Les négociations stoppées en février dernier

Petit rappel des faits. A la suite de la décision du tribunal d’instance de Paris 12e du 13 février dernier d’invalider la reconnaissance de l’Union économique et sociale (UES) au niveau du groupe mutualiste, la direction générale avait alors annoncé suspendre « toutes négociations en cours au sein des sociétés de la dite UES », notamment celles liées au futur statut commun.

Trois appels à la grève en mai et juin

Au cours des quatre mois qui ont suivi, les négociations ont finalement repris, dans un climat toutefois assez tendu. Les 9 et 18 mai derniers, la CGT et FO ont notamment appelé les salariés à faire grève, réclamant, dans un tract commun « le rétablissement des accords dénoncés et donc l’annulation des dénonciations ». Mais aussi « un statut commun basé sur le principe de faveur », dans lequel « les dispositions les plus favorables s’appliquent ». Dans le même sens, une autre organisation syndicale, la CFE-CGC a indiqué dans un communiqué daté au 6 juin 2017, ne pouvoir « accepter de voir brader le statut de milliers de salariés GMF dans le cadre de la construction du groupe d’assurances Covéa », appelant également – avec la CGT et FO - à un rassemblement devant le siège social de GMF Assurances, à Levallois Perret, le 8 juin. Soit le lendemain de la dernière réunion de négociation sur le statut commun.

des dispositions qualifiées de "haut de gamme"

Finalement, ces mobilisations n’auront rien changé, puisque Covéa s’est doté d’un statut commun pour les 21 000 collaborateurs.
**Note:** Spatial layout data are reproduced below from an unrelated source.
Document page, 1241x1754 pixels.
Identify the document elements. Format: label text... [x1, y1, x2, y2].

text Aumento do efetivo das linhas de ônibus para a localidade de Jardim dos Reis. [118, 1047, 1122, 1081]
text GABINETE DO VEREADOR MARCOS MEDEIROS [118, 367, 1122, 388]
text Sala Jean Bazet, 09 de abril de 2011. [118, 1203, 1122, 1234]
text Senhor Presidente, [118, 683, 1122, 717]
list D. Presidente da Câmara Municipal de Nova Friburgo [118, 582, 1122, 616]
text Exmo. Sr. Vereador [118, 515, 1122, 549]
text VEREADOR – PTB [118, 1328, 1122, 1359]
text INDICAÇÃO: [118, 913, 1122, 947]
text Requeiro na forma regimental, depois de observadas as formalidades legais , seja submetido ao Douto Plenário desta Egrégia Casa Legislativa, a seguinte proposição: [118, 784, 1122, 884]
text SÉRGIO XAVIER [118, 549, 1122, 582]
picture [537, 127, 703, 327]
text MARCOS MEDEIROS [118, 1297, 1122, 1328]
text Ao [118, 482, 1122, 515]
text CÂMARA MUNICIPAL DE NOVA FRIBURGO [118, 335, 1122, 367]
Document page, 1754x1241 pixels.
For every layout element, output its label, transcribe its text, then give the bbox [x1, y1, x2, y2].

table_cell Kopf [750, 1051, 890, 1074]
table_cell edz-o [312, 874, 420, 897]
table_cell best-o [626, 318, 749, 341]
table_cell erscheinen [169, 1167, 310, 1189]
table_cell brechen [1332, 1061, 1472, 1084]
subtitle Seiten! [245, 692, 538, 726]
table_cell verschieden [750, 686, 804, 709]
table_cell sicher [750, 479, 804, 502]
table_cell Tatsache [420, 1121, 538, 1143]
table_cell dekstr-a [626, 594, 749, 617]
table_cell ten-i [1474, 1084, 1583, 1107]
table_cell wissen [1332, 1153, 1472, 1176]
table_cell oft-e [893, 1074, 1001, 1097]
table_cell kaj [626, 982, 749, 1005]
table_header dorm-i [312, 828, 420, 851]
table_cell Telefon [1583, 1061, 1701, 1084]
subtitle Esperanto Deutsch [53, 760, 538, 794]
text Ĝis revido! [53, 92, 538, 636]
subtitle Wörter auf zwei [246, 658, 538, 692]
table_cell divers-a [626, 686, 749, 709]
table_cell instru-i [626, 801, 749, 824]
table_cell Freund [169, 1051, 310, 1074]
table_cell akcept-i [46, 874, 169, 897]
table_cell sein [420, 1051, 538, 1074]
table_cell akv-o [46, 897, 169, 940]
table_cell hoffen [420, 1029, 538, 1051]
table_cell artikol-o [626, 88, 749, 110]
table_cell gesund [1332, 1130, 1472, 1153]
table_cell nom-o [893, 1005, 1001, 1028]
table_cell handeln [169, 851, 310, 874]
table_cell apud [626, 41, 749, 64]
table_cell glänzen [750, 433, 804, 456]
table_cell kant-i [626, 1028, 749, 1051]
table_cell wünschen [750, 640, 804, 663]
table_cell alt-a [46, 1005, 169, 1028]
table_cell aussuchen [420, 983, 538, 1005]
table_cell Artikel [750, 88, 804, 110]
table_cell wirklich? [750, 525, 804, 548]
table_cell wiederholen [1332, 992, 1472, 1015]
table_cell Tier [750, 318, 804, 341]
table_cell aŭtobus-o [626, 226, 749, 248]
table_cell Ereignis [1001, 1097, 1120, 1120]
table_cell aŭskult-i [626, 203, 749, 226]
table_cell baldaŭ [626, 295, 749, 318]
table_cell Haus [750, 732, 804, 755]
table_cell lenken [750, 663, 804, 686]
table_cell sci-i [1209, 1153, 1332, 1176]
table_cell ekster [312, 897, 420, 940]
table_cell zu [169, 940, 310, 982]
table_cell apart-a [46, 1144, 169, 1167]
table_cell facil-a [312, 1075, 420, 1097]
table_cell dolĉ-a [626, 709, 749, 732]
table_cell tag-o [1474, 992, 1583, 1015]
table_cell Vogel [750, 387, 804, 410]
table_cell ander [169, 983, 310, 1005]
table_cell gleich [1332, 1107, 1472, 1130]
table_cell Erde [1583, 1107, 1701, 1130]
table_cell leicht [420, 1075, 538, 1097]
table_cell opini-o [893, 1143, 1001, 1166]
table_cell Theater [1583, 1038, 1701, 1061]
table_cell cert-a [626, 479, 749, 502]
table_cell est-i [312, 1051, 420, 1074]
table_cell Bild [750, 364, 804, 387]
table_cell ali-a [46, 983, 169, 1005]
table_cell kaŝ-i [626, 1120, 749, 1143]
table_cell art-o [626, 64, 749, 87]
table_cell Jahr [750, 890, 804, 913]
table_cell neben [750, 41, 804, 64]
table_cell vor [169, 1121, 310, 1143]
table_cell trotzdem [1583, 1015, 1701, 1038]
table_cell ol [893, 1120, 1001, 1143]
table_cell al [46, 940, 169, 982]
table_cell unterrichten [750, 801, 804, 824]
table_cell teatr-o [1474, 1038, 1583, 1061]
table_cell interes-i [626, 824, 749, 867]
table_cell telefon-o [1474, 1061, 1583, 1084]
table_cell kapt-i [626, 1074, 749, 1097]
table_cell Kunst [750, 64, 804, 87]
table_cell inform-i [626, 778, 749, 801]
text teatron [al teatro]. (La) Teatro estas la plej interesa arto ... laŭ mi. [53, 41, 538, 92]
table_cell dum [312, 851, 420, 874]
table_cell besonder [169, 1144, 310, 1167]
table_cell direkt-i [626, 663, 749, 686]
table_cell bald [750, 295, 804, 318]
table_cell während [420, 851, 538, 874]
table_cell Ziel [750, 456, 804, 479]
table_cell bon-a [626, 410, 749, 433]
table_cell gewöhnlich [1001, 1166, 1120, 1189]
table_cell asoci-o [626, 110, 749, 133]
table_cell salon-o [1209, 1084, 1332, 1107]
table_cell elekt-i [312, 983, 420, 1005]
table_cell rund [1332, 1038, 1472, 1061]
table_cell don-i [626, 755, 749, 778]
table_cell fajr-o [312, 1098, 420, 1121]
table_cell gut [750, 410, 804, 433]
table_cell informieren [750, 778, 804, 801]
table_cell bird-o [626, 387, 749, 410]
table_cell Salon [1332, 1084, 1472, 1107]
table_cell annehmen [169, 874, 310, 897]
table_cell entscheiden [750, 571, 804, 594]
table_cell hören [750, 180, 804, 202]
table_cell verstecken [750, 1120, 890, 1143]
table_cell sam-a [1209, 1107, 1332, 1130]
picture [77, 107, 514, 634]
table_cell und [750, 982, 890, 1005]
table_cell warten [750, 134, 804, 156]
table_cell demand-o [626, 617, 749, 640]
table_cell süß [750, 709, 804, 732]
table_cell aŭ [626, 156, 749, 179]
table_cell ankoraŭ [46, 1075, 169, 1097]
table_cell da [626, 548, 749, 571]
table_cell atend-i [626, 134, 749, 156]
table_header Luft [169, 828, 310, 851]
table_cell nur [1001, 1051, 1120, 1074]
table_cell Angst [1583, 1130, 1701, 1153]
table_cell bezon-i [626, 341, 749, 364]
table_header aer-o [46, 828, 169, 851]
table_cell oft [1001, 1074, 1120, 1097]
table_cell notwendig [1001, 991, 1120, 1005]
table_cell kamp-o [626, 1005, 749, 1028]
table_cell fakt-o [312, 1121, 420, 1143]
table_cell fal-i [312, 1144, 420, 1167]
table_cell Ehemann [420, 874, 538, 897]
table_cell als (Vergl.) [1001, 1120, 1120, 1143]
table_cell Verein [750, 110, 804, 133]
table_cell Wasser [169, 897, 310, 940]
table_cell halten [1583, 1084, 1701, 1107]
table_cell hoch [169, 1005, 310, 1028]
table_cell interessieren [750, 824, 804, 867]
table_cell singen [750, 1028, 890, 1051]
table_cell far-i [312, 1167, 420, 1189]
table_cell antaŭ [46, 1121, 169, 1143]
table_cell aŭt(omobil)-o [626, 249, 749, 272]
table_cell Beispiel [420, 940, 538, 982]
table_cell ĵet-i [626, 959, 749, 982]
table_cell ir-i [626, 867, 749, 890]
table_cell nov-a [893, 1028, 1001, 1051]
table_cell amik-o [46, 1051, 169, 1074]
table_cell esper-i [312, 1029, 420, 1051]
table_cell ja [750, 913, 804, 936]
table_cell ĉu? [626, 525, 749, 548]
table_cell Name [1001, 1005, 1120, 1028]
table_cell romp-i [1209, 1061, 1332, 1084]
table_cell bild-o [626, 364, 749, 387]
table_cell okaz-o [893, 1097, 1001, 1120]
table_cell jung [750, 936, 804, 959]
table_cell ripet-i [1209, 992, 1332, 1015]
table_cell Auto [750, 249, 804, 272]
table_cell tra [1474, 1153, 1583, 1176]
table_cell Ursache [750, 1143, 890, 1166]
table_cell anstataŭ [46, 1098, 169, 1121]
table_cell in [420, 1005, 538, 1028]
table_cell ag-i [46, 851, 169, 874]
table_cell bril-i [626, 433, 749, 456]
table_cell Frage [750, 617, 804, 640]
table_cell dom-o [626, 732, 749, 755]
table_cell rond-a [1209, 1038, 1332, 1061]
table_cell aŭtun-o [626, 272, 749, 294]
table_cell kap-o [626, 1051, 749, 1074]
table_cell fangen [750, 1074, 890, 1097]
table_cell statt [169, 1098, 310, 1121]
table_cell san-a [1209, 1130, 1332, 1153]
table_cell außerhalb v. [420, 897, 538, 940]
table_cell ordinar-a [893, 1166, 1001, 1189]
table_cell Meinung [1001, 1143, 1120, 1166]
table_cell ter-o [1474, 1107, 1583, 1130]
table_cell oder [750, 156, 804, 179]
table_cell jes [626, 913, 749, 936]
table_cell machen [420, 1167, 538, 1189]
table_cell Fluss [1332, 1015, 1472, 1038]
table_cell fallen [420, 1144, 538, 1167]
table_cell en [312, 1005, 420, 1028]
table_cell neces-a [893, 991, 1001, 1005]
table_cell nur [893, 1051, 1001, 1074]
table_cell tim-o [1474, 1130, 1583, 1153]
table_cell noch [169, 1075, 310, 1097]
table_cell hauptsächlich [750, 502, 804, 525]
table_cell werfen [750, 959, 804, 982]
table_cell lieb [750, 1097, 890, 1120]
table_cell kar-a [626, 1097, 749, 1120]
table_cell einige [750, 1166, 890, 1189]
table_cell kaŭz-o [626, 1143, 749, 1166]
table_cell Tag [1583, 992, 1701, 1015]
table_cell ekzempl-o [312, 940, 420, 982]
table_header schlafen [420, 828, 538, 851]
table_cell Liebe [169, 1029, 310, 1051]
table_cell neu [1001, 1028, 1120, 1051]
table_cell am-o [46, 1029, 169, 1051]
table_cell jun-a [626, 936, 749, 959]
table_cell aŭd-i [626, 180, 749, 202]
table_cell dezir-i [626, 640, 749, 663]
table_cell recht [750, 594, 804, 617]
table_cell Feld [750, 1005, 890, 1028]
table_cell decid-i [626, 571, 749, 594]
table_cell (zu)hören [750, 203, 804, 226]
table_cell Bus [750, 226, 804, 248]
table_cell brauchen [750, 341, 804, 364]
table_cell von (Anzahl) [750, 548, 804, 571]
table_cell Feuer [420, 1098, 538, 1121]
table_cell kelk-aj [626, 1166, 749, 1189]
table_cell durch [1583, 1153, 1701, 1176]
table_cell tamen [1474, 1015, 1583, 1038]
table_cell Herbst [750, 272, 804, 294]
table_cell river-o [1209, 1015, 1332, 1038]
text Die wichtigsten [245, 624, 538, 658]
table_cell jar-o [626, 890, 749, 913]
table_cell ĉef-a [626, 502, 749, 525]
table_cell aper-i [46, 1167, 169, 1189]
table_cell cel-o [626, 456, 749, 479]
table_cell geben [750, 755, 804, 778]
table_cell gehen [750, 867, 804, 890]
A la grande satisfaction de la direction du groupe. « Après le pilier juridique - la Sgam -, le pilier économique  -Covéa Coopérations -, ce statut commun constitue le 3ème pilier, celui du social, indispensable à l'aboutissement de la construction de l'entreprise unique Covéa », déclare Thierry Derez, Président-directeur général de Covéa, dans un communiqué. «Ce statut commun est à la fois porteur d'équité, d'attractivité et d'épanouissement pour nos collaborateurs. Bon nombre de ses dispositions, qu'il s'agisse du temps de travail, de participation, d'intéressement, d'abondement, de protection sociale, de retraite, peuvent être qualifiées de haut de gamme», ajoute Amaury de Hautelocque, directeur des affaires sociales du groupe.

une entrée en vigueur dans six mois

«Par ailleurs, sa mise en place se traduira par des économies significatives en ce qui concerne l'administration du personnel grâce à un système d'informations commun, tant en ce qui concerne les bases de données que la gestion de la paie. Les managers bénéficieront également d'un effet de simplification de leur relation avec leurs équipes grâce à l'unicité de l'environnement conventionnel », complète Michel Gougnard, directeur général ressources humaines & communication interne. Le statut commun entrera désormais en vigueur à compter du 1er janvier 2018 et s’appuiera sur des outils informatiques 100 % groupe en juin 2018.